Shenwei’s SW26010 is a derivative of Wuxi NSCC TaihuLight is targeted at 125 PF/s and is claimed to have be a true “#1” system with better performance per watt and a highly integrated design.

The four domestic programs include:

  • Shenwei’s Alpha inspired architecture, which seems to be in the lead.  It clearly has architectural advantage if they’ve done what’s claimed and reduced overheads significantly.  The prototype began development 4 months ago and is scheduled to deliver in early 2020.  This is moving to a highly-optimized SIMD design with direct core-to-core communication, possibly abandoning unnecessary requirements for cache coherency.
  • Phytium’s ARM-based architecture, likely to deliver at the end of 2020.  This includes a 64-core heavyweight ARM architecture with external memory controllers that can be either FPGA or ASIC based.  This would enable significant memory innovation compared to the approach in the US.  They’ll move towards 256 cores and 2 TF/s/socket, with SIMD extensions pushing 20 TF/s.  With an innovative memory system to feed it and a standardized ARM software stack, this could be a very powerful machine.
  • Thatic-Sugon, which is AMD Zen-based on the x86 license targeted at the end of 2021.  While this is likely the last machine to emerge, it includes aggressive technologies like a 6D torus and phase-change cooling.  Our study group highlighted the disruptive nature of cooling.
  • Finally, a Power 8/9 architecture based on the IBM license, which appears to be the furthest in the future.  This could create a significant opportunity to differentiate.

There’s significant innovation in the network, including global memory approaches similar to the innovative Extoll network.  The focus on the memory system and global interconnect addresses the real problem of data movement energy — a more data movement capable system is generally a more capable computer, except for a small number of niche problems.
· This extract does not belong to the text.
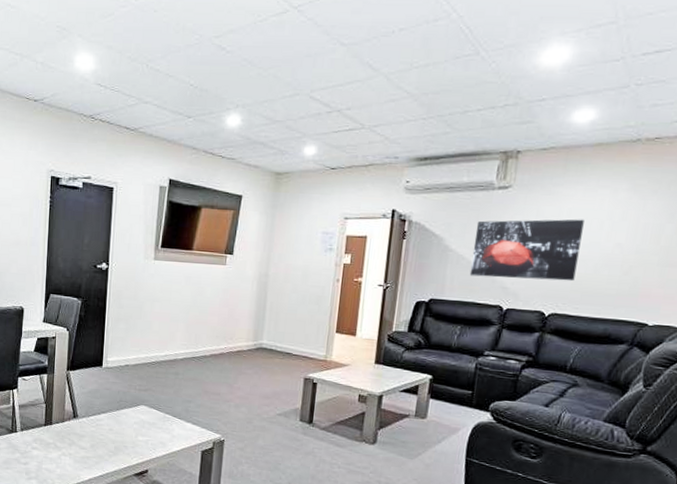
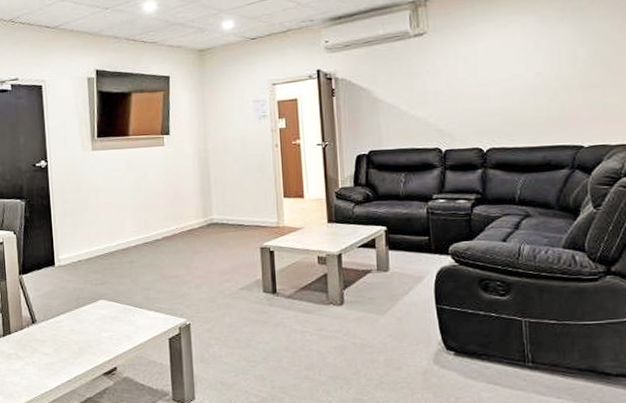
wall art: present [469,219,584,282] -> none [400,54,504,123]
China’s approach has already born fruit.  Given that current designs are “no better than 28nm”, we can already see that improved architecture matters.  From a technology perspective, this is not surprising.  The end of Dennard Scaling (around 2003) impacts raw chip performance significantly — you can’t switch smaller devices faster and get the heat out, without exotic cooling.  Changes of Moore’s Law will begin to impact density the way the semiconductor industry achieves higher density (more functional units or more memory per unit area).  Ultimately, the opportunity is in building better computers not relying on “free” performance gains from improved devices.  That train left the station long ago.  China may be the first country to truly adapt their computing strategy to the fundamental changes in technology we are all living.

There were several additional examples of architectural innovation, including:

  • Simplifying the Virtual Memory system and eliminating “unneeded” features to save energy.  Being unconstrained by backwards compatibility for legacy binaries helps significantly.
  • Creative cache architectures, with indications that the last level cache is using long cache lines to reduce the energy of column access (e.g., CAS) to DRAM.

In addition to the efforts described above, China has access to MIPS (via Loongson) and SPARC (via Feiteng/Phytium).   Huawei, Shenzhen, and QUALCOMM provide access to multiple additional ARM options.

Overall, China’s effort is at likely 2 years ahead of the US and Japan in reaching Exascale.  More important than timing, they may build a more “capable” Exascale platform rather than a stunt machine.

Conclusions

The supercomputing community in Singapore is also vibrant, innovative, and capable.  Given China’s efforts, I’m left to wonder if they’ll focus on a differentiated platform, more capable in something like analytics rather than traditional “exascale”, which seems to be “exaflops”.

Its hard to draw strong conclusions other than that the US should focus on capability rather than FLOPS.  The technology and applications have changed, and there’s real risk that a combination of hubris and the constraints of decades-old computing strategies will leave us not only behind on the Top500 list but behind in fundamental computing capabilities.

A disruptive approach would be both cheaper and higher payoff.  The incremental will happen on its own.